# [Material to process]
__________

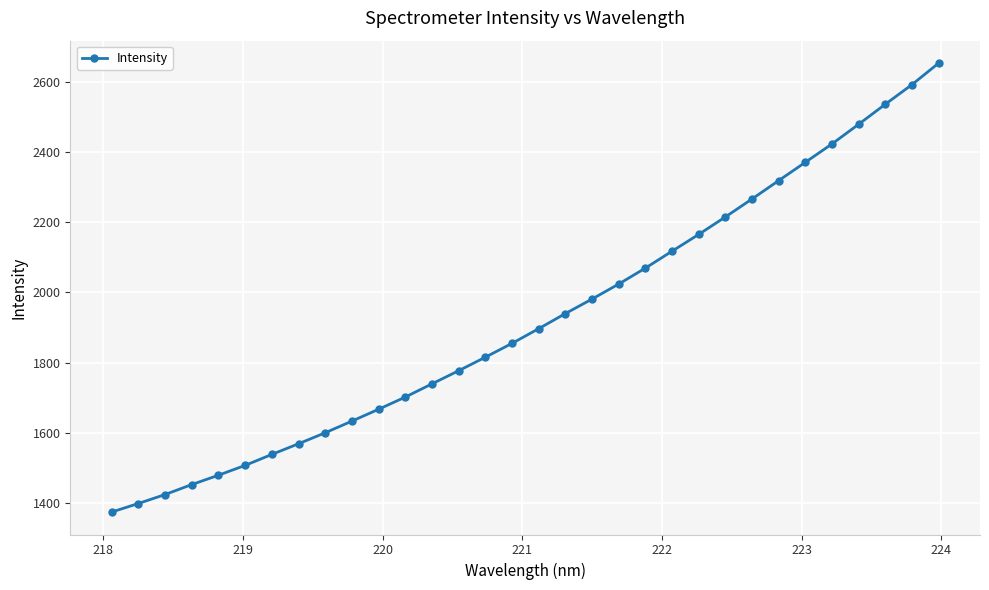

What is the difference between the maximum and minimum values?

1279.4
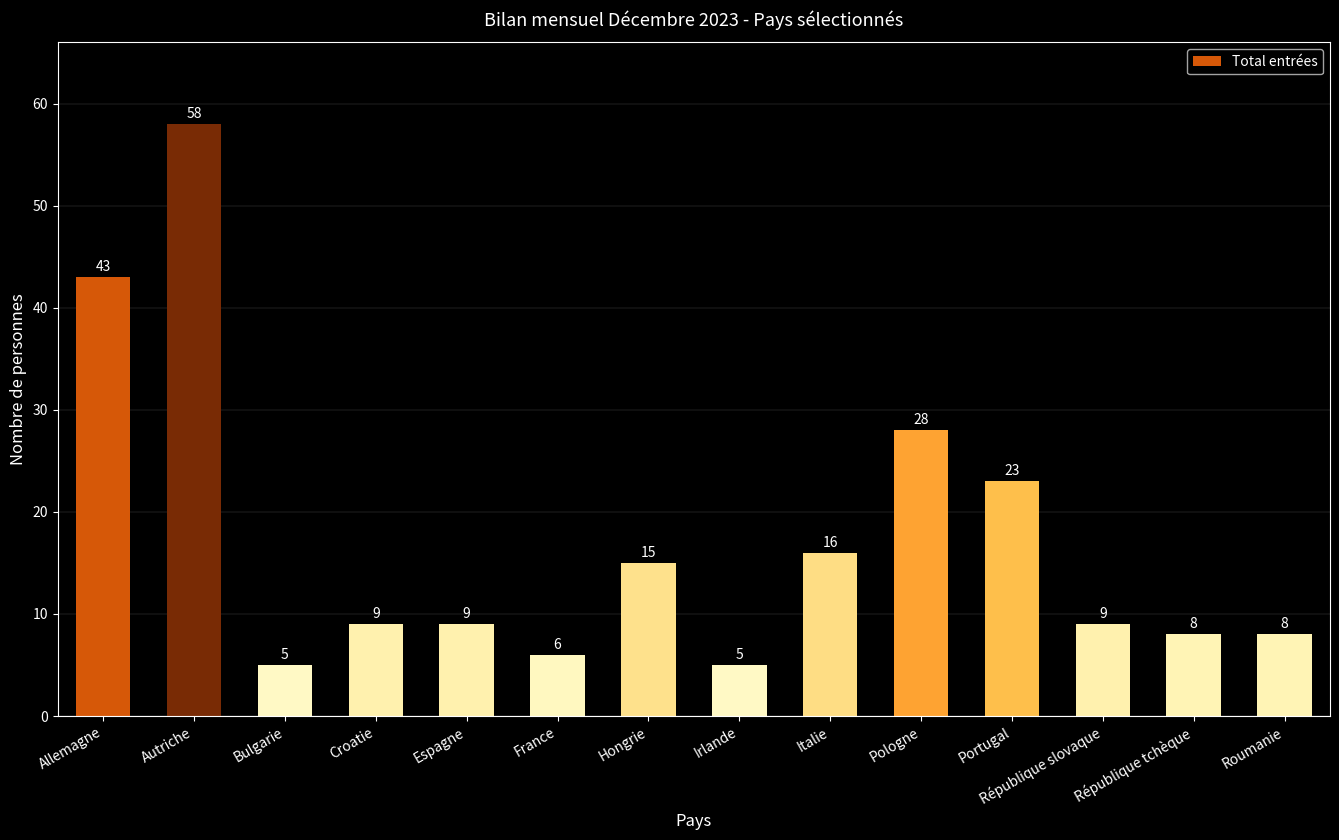

Which has a higher value, Italie or Portugal?

Portugal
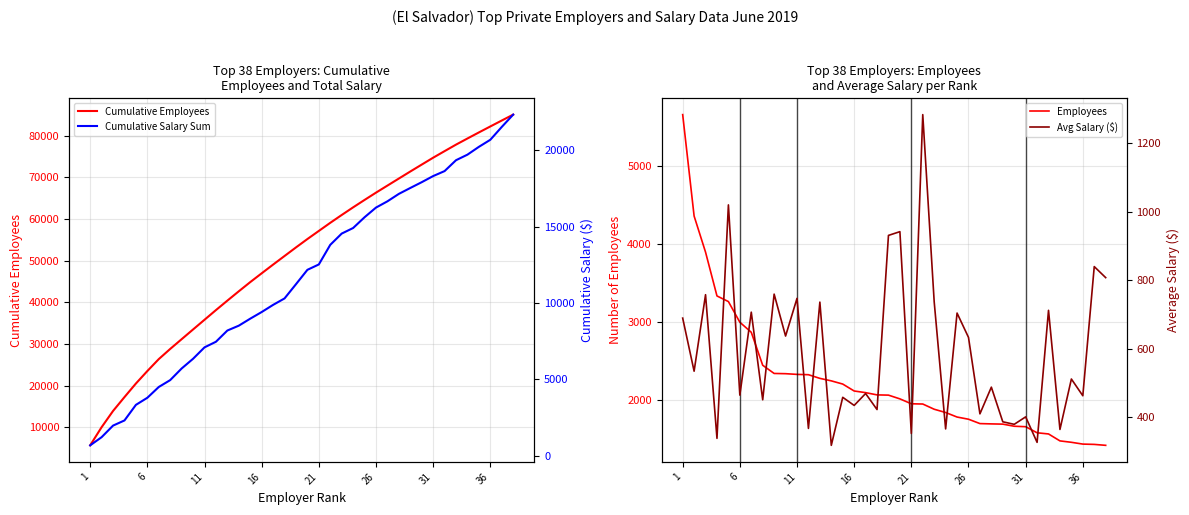

Is the value of Cumulative Employees at 32 greater than the value of Cumulative Salary Sum at 27?

Yes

__________

# [Work instruction]
Update the records above by changing every "Cumulative" to "Running" and keeping everything else the same. Leave the pictures out of your answer.

# [Response box]
What is the difference between the maximum and minimum values?

1279.4

Which has a higher value, Italie or Portugal?

Portugal

Is the value of Running Employees at 32 greater than the value of Running Salary Sum at 27?

Yes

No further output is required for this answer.